Summary: This sermon takes a look at how God can use even the smallest of churches because God uses ordinary and imperfect people within His church.
Recently there was a study put out that claimed that Americans say yes to Christianity but no to Church-anity. And it stated how many baby boomers are leaving the church today. The reasons given were that they thought the church was a) boring b) irrelevant but most striking was c) not necessary. One couple was quoted as saying, “We work so hard all week and the weekends are our only sense of family time. Our God is flexible and understands our priorities.” I’m sure He does.
Did Jesus really intend for His followers to be organized into a church? The answer in the bible says with a resounding yes! Jesus said in Matt 16:18, “And I tell you that you are Peter, and on this rock I will build my church, and the gates of Hades will not overcome it.”
Now Jesus obviously meant to establish a permanent church. Now some people piously suggest that they follow Christ but they don’t want anything to do with organized religion. (Quote from Jesse Ventura). Don Williams had a song many years ago that had a phrase in it that said, “I don’t believe that Heaven waits, for only those who congregate.”
Now this is true in the sense that just by attending church you will not gain entrance into Heaven, and also there are those who are unable to gather with a body of believers who will still be in glory. But Jesus said, “I will build my church and it will stand forever.” And now 2,000 years later that church still stands today and provides a wonderful testimony to the power of Jesus Christ.
But who exactly is the church? Is the church limited to those of a certain denomination or sect? Is the church supposed to meet in large buildings and gatherings or is the church supposed to be the intimate church in the wildwood? And can God use that little church in the wildwood?
A pastor in a drought-stricken part of the south implored his people to begin praying for rain. In fact he asked each member of the church to join in a prayer vigil that would continue day and night until God granted their request. Never had there been a greater sense of urgency in that church than was revealed over the next few days. At any hour one might pass that small rural church and find the lights on and someone at the altar praying.
Finally late Wednesday evening some dark clouds began to roll in. Soon rain began falling in sheets. Four straight days and nights it rained without ceasing. The creeks began overflowing their banks. It became necessary to evacuate persons from their homes. Still the water kept rising. The entire community was now under water.
As rescue workers made their way in a boat through the perilous floodwater evacuating the last reluctant stragglers one of the boats passed that little country church now almost completely submerged.
There sat the pastor on the roof of the church with a look of grand satisfaction on his face. As he surveyed the floodwaters he said to himself, “Not bad for a church our size. Not bad at all!”
God can work wonders through His church no matter whether it’s the mega church in a large city or the tiny church in the wildwood. And the church provides so many needs, but who exactly should we expect to find in the church? What kind of people make up the nucleus of the church.

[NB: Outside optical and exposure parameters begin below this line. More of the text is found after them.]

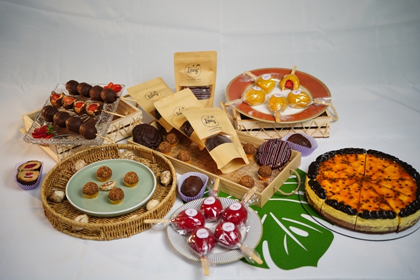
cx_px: 210
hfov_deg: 43.7
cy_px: 140
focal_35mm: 45
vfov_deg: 29.9
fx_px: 524
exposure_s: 1/160
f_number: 2.8
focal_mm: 44.9
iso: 500
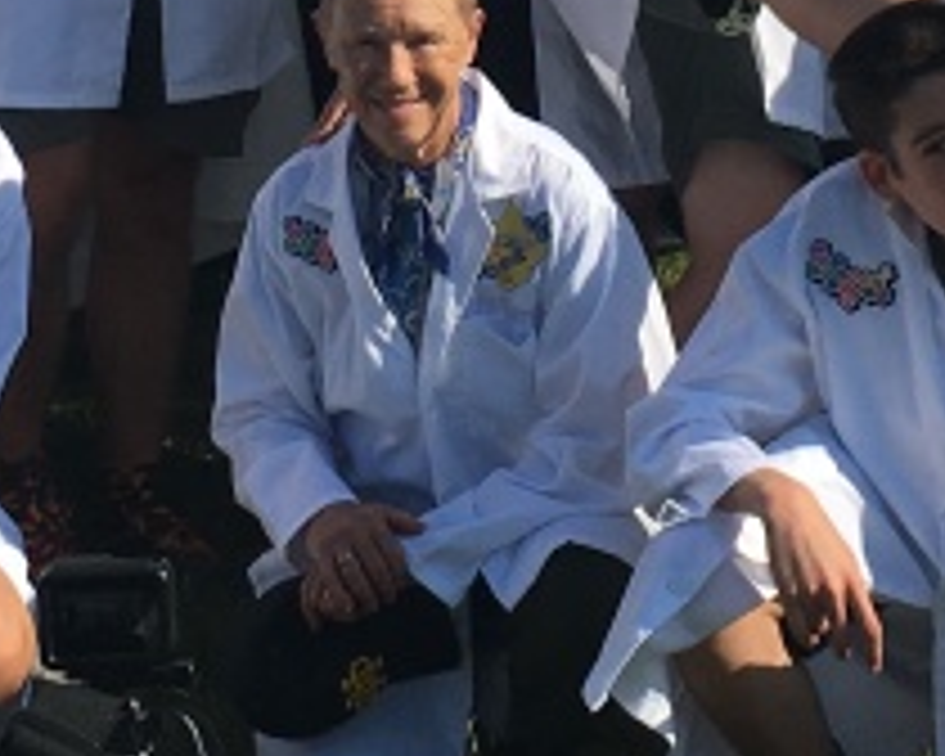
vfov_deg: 10.9
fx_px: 3860
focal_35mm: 138
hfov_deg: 14.0
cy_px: -288
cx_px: 549
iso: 25
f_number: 2.2
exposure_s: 1/2959
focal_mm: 4.15
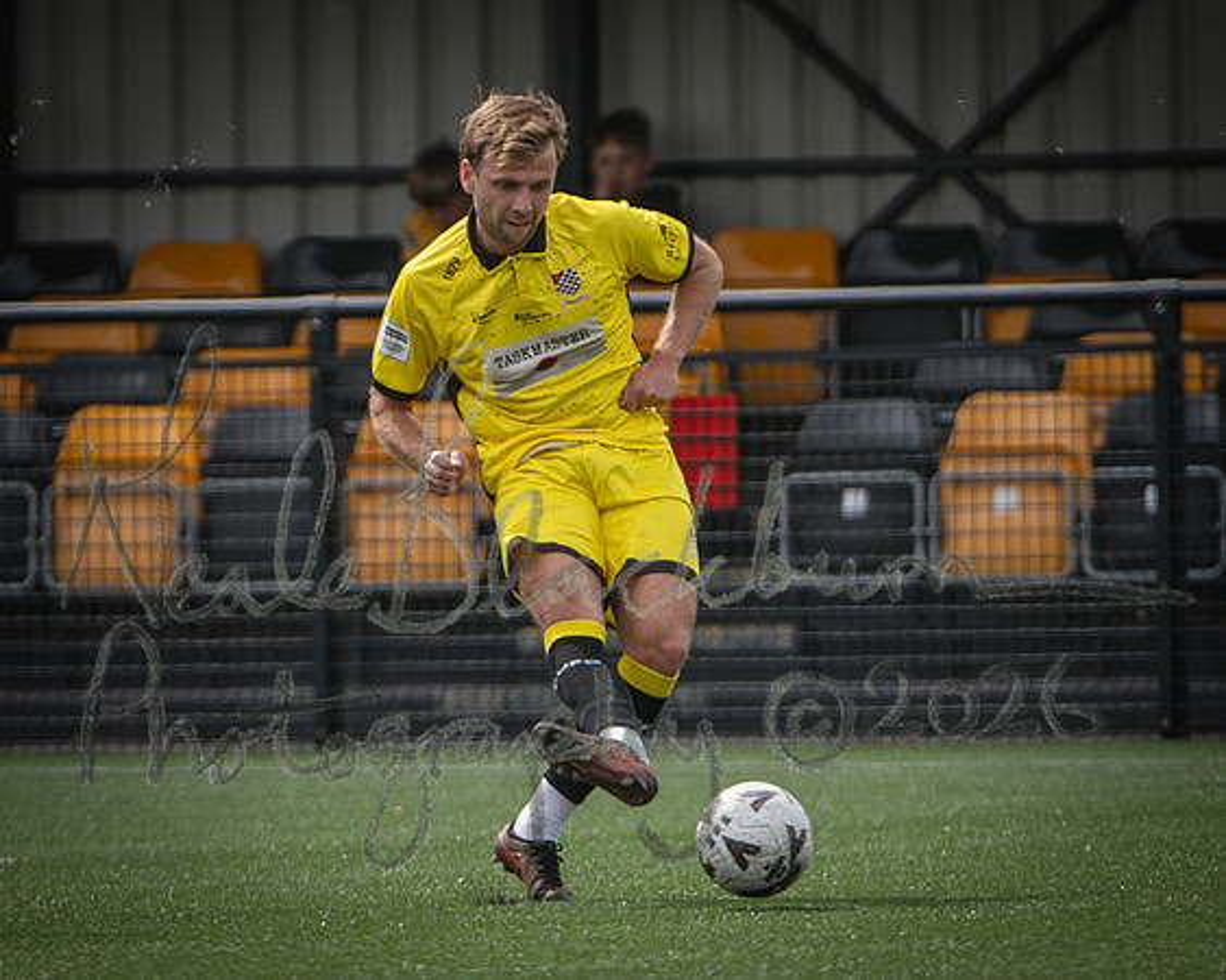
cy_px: 401
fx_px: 28041
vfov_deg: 2.0
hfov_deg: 2.5
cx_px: 508
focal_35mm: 773
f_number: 4
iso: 400
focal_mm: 360
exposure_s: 1/1600
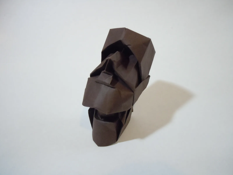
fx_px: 222
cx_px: 116
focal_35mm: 33
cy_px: 88
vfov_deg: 42.9
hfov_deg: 55.4
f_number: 4
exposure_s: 1/20
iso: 800
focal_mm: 5.9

This morning I want us to take a look at the early make up of the church and by doing so be inspired to do great things for God just as the early disciples did. To do this I want us to go way back to the last commands that Jesus gave to His disciples right before He ascended into Heaven. It’s found in Matthew 28 and it’s known as the Great Commission. Mt 28:16, “Then the eleven disciples went to Galilee, to the mountain where Jesus had told them to go.”
These 11 men serve as kind of a microcosm of the people who comprise the church today. Now the first thing about them I want you to see is that they were Ordinary people. Jesus’ closest disciples were not very impressive. The group was made up of fishermen, tax collectors and mainly blue collar workers from Galilee, an unimpressive territory. Much like we may think of Alabama today. Just not that impressive. Now none of them were rich or influential. There were no “movers and Shakers” among them. In fact, on the day of Pentecost when these men first started to preach about Christ, the people were amazed at their verbal skills since they were “all Galileans.”
Now these would not be the type of people that I would have wanted to start a organization with that was going to change the world. I would have chosen proven leaders, great speakers, wealthy influential persons, but God chose to build His church with ordinary people. Ted Turner once said that Christianity is a religion for losers, and in a way he‘s right. And that is what makes it so great. My brother and I like to argue about things, and the other day we were arguing about who was the better basket ball coach, Rick Pitino or Tubby Smith. Now both of them took Kentucky to national championship, Pitino in ‘96 and Tubby in ‘98, but I argued that Tubby was the better coach because on Pitino‘s ‘96 championship team, over half of the squad went to play in the pro‘s. Where as Tubby had only 3 get to go from the entire team. Tubby looked like the better coach because he didn‘t have star players, just ordinary 6‘6 men.